It's precisely the fact that they aren't in the Network tab that makes the 
Network tab not particularly useful in determining how external resources 
affected the DOM parsing and rendering.


> I understand your desire to include additional non-network-timing 
> information to the ResourceTiming interface, but that is not *currently* 
> within the scope of the spec.  My concerns about attempting to add 
> additional "how long did it take to load" information is that it 
> significantly explodes the scope of the spec and leads us into territory 
> that may be hard to define.

Well, that type of information would certainly be useful, and if in the 
future we wanted to tackle adding it, then certainly it would warrant having 
all those container entries in the array, right? I'd submit at least for 
consideration that changing in the future what elements are in the array (as 
opposed to just what data properties are on each element) is a more jarring 
change that could negatively impact tooling... so if such data is ever a 
future candidate for inclusion, perhaps having the placeholder elements in 
the array isn't a terrible future-proofing step.

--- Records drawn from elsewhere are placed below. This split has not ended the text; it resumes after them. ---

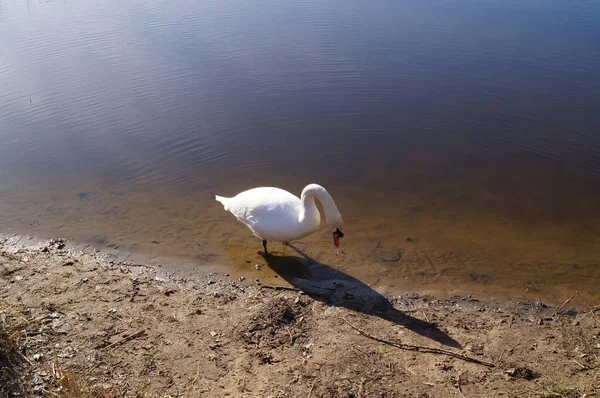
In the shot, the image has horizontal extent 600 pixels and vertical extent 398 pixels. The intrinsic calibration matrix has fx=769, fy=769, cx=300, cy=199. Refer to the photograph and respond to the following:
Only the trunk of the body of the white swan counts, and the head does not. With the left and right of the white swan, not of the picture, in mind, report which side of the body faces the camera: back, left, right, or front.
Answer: right

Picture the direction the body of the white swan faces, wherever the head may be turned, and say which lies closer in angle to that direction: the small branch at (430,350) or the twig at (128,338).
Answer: the small branch

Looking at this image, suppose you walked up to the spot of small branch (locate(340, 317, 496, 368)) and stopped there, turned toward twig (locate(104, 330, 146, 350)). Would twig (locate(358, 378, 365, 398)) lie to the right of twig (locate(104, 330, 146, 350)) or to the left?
left

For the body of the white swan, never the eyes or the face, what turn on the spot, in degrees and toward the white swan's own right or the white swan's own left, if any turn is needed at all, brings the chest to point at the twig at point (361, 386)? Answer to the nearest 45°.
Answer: approximately 90° to the white swan's own right

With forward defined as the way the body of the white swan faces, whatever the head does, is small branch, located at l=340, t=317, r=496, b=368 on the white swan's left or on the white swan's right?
on the white swan's right
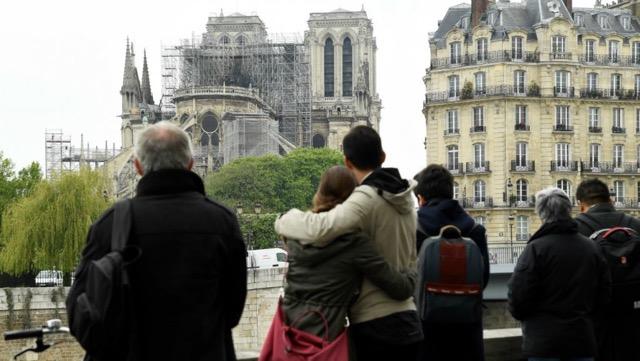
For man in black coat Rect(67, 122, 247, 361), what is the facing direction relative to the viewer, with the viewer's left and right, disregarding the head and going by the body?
facing away from the viewer

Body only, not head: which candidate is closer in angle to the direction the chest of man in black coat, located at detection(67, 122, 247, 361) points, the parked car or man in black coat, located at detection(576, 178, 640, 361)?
the parked car

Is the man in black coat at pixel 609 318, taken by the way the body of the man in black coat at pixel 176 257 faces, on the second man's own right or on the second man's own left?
on the second man's own right

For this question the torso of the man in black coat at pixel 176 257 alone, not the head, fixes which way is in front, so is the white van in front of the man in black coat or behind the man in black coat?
in front

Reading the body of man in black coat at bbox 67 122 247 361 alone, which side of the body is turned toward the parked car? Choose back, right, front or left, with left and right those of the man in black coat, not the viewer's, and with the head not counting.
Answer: front

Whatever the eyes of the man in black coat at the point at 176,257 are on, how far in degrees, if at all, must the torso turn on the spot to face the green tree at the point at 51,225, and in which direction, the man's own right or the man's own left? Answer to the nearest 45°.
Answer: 0° — they already face it

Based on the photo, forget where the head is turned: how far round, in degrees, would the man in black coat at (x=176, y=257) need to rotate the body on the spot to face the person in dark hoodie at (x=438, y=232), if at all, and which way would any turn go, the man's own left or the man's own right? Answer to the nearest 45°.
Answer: approximately 45° to the man's own right

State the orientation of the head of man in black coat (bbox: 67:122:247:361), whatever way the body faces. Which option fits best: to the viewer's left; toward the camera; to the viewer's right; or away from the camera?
away from the camera

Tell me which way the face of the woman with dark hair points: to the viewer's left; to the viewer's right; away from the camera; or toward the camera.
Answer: away from the camera

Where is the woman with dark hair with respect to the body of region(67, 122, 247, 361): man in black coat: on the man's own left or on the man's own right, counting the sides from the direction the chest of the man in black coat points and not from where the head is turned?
on the man's own right

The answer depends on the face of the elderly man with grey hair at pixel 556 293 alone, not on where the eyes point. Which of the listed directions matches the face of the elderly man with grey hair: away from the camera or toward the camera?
away from the camera

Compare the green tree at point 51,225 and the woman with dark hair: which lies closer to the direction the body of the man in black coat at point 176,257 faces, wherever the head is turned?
the green tree
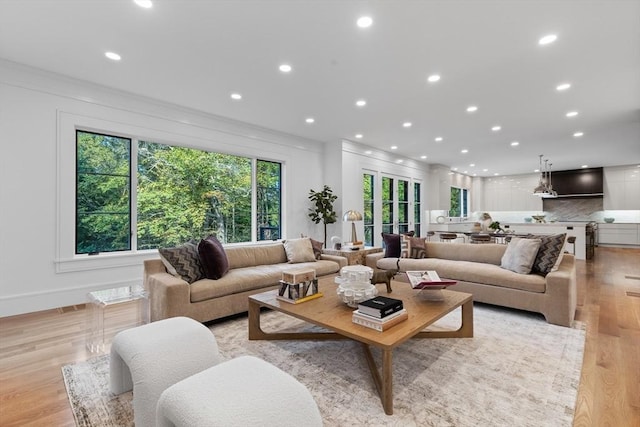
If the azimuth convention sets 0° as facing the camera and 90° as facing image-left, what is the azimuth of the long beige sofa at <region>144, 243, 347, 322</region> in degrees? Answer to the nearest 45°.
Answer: approximately 315°

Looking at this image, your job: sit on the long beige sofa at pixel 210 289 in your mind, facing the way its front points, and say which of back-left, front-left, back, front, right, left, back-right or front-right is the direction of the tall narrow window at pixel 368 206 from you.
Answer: left

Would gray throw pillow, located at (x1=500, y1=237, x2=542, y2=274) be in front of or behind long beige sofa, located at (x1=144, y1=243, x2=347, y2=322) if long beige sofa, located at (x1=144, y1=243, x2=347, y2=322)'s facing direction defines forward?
in front

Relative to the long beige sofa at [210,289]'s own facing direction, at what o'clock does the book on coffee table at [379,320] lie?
The book on coffee table is roughly at 12 o'clock from the long beige sofa.

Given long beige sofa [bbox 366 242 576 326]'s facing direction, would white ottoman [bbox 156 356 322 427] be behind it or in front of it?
in front

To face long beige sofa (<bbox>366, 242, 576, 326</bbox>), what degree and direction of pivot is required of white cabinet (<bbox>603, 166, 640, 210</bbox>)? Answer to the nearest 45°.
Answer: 0° — it already faces it

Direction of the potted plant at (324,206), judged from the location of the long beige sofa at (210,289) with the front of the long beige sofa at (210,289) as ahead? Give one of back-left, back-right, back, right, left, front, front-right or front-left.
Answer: left

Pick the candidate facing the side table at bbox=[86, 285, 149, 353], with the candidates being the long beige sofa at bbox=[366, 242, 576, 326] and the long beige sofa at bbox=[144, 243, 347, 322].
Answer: the long beige sofa at bbox=[366, 242, 576, 326]

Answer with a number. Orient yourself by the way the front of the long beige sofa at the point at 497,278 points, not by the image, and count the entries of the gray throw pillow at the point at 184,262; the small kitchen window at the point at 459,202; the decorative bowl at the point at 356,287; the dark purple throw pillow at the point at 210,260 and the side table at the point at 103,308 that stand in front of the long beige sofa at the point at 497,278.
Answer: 4

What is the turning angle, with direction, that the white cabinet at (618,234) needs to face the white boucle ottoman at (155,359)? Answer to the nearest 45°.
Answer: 0° — it already faces it

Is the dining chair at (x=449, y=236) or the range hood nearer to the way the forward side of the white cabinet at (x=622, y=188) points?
the dining chair

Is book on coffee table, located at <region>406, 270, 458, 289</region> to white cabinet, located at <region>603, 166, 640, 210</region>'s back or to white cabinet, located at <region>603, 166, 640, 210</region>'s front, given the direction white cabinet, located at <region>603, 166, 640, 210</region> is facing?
to the front
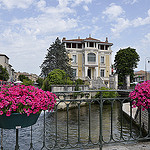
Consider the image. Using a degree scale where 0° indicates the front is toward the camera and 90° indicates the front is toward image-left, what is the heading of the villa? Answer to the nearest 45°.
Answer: approximately 0°

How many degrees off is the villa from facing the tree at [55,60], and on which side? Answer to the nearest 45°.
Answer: approximately 45° to its right

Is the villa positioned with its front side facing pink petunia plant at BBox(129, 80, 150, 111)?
yes

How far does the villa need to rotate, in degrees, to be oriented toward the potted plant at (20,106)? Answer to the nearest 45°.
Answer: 0° — it already faces it
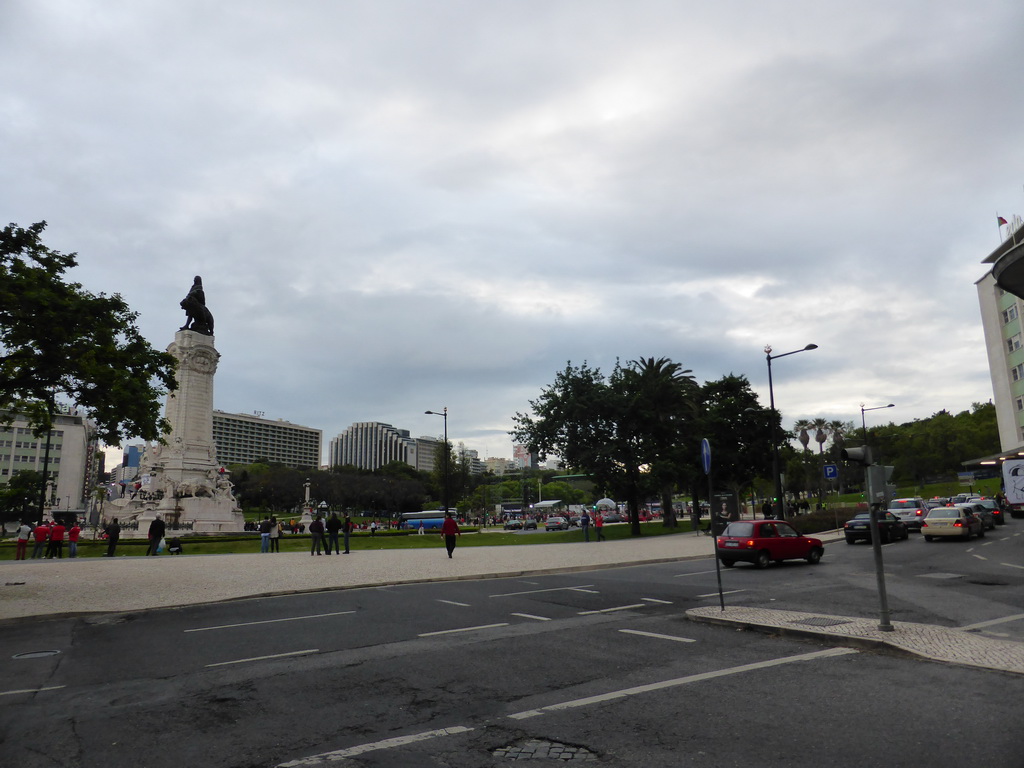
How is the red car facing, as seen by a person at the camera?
facing away from the viewer and to the right of the viewer

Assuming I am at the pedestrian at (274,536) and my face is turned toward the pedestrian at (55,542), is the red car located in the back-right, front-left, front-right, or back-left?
back-left

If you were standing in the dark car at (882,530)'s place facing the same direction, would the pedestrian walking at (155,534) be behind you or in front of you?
behind

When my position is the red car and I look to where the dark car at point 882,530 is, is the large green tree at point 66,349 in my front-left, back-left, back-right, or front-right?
back-left

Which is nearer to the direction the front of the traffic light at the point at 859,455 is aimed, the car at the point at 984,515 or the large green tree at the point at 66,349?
the large green tree
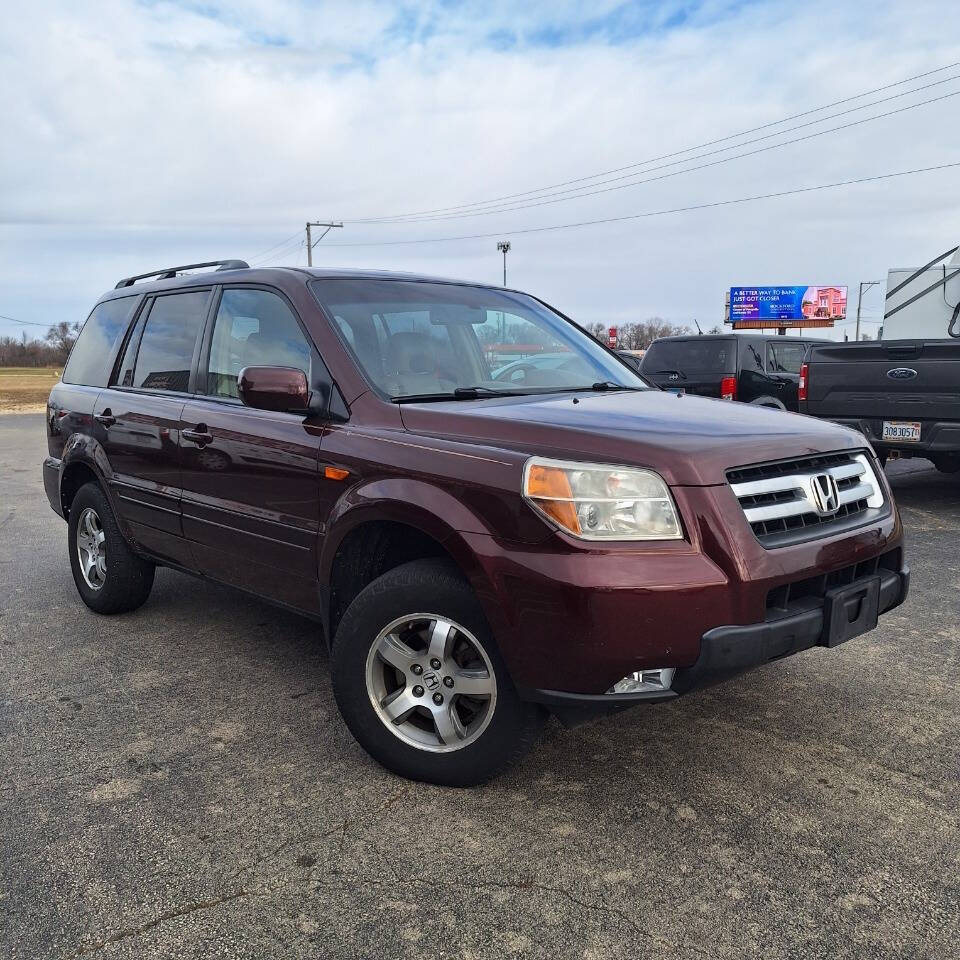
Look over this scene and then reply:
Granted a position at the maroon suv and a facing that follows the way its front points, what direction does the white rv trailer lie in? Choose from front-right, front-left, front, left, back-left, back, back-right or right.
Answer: left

BUT, that's not actually what I'm hoping for in this pass. What I was hoping 
is, the list of external resources, as an ordered array, gives sort of a 
play-by-play of how resource loadings were encountered as a page was 
proceeding to parse and render. It's kinda like in baseball, how all plays, 
errors, etc are all recorded, so that you can reconstruct a play-back of 
exactly how the game proceeded.

Since things like a <link rel=stylesheet> placed strategically right after a 
<script> (regardless of if that stylesheet resource is already loading or 
not) affects how the timing of how the page was rendered (the <script> will 
block in that case), then it makes sense to include it in the array at that 
exact position, so that such positional traps can be detected. It doesn't 
matter in this case that the network timing would be 0 for a duplicate 
reference to a stylesheet, what matters I that a reference to an external 
stylesheet happened in a particular position as to affect the timing of the 
processing of the page.

Bottom line, I'd like to be able to see an ordered list of every external 
resource container "request" in the page, even if some of those requests 
simply loaded an element from the cache, or some other of those elements 
simply just piggybacked on a previous container's request.


--Kyle
Received on Tuesday, 31 May 2011 20:40:35 UTC